*** Text segment ***

Of course, we have put forward some proposals to develop a methodology and mechanism within the state so that it can effectively help implement the dialectical relation between proletarian dictatorship and democracy in society. We have seen Chinese practice, the latest, where we find eight different political parties of various sections of the masses, not of the enemy class, playing a co-operative role in the people’s government. We think it was mechanical and formal, so it is inadequate. What we have proposed is to raise this multiparty co-operation to the level of multiparty competition in the proletarian state within an anti-feudal (or anti-bourgeois) and anti-imperialist constitutional framework. The RCP’s criticism that the CPN (Maoist) is sliding towards the abandonment of the proletarian dictatorship by adopting bourgeois formal democracy reflects your Party’s unawareness to reach at the crux of the problem we are raising. So, instead of accusing us of having adopted bourgeois democracy, we request RCP to take it seriously and launch debate from the height we need.

Now a question arises, what the Party of the proletariat will do if it is defeated in elections under multiparty competition, which we think is your main concern. We believe this question is less serious and less dangerous than, what will the proletarian class do if its Party in state power degenerates into revisionism? These are the questions related to how to develop a methodology and mechanism to continue the revolution until communism amidst various internal and external threats of counter-revolution. This is why we have proposed that the constitution, which is put into action after the proletarian class seizes power, should provide the right for the oppressed classes, not the enemy, to rebel against the Party, if it turns revisionist, and to form a new one to continue the revolution under the given circumstances.

***

◆ Required action: Resume the passage on multiparty competition under proletarian state power, picking up right after its final sentence.

*** Input data ***

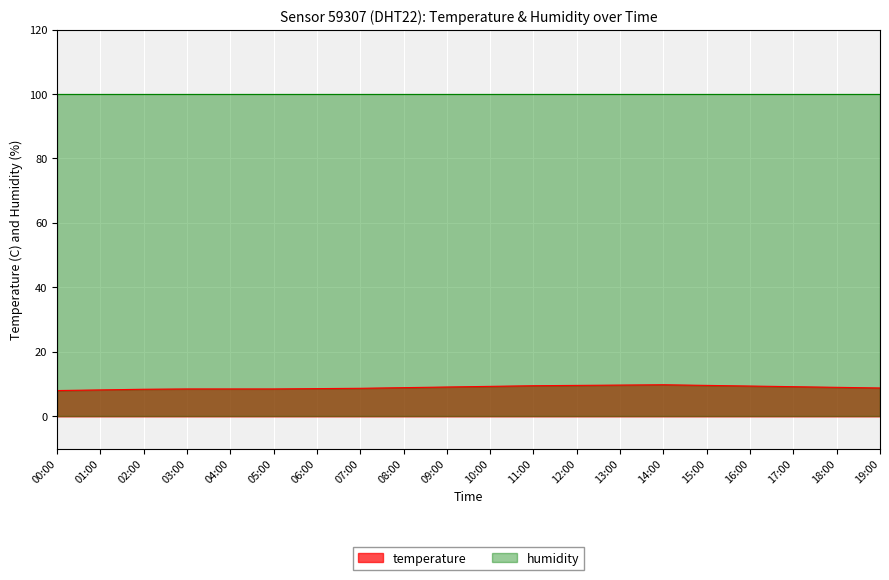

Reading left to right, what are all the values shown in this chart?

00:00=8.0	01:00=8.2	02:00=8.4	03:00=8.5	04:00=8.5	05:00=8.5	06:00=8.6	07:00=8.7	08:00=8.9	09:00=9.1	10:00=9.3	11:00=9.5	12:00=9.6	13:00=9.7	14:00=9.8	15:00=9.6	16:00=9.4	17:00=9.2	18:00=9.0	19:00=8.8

***

◆ Response:
On the other hand, the Party’s necessity to go for the people’s mandate makes them more responsible towards the masses of people. If they are not to face competition among the masses to remain in the leadership of power, then there remains a material basis, in which the relation between the Party and the masses becomes formal and mechanical, consequently it provides an opportunity for bureaucracy to breed up from within the Party itself. Past experience justifies this. Hence, we believe multiparty competition for the people’s government and, along with this, the people’s right to supervise, control and intervene, including the recalling of their representatives from power, provides a kind of hook in the hands of the masses that can drag the wrongdoing comrades into their court. This process makes the relation between the Party and the masses livelier and vibrant, which creates a helpful objective environment for the wrongdoers to transform, either in a positive or negative direction.

Criticizing our position, your letter writes, “We feel that to make the most essential question one of formal democracy, and its expression in elections, competing political parties, and the like, is a serious mistake and will strengthen tendencies toward the abandonment of the dictatorship of the proletariat, or its outright overthrow by counter-revolutionaries.” We don’t think the question is as simple as you have placed here. Everyone knows there was no multiparty competition, and the like, in Russia and China, which according to you is the main source of strengthening tendencies towards the abandonment of the dictatorship of the proletariat. Then why did Russia and China fail to sustain the revolution and continue with the dictatorship of the proletariat until communism? Multiparty competition is not the only way by which imperialism can play a role to reverse the revolution. We request comrades to focus the debate on what positive and negative consequences it can lead to if such a competition is put into practice under the proletarian dictatorship, but not to reject it outright by accusing it as formal democracy of the bourgeoisie. Simply criticizing our proposals, based on logical arguments, does not solve the problem that our class is confronting now. We think the fate of the proletarian revolution in the twenty-first century relies on our generation, mainly our two parties at present. We request RCP to dare to break the traditional way of dogmatic thinking and raise the level of struggle to meet the need of the day.

We would like again to quote two sentences from your letter. It writes,

“China did not just gradually become more and more capitalist, more and more ‘totalitarian’, as the state grew stronger and stronger. In order for capitalism to be transformed state power had to be seized by the capitalist roaders, which they did through a coup d’état after Mao’s death.”

Firstly, this kind of interpretation doesn’t represent dialectical materialism, because it negates the inevitability of quantitative development for a qualitative leap. There was a material basis mainly in the superstructure for the counter-revolution to take place, which was constantly developing from within the socialist state itself. Had there been no such situation, why had Mao to struggle against various evils like, for example, the three excesses and five excesses and finally launch the GPCR against the revisionist headquarters? Had there been no such material basis, counter-revolution could not have taken place in a single stroke on the wish of revisionists.. Rather, the fact is Mao was late to foresee this situation.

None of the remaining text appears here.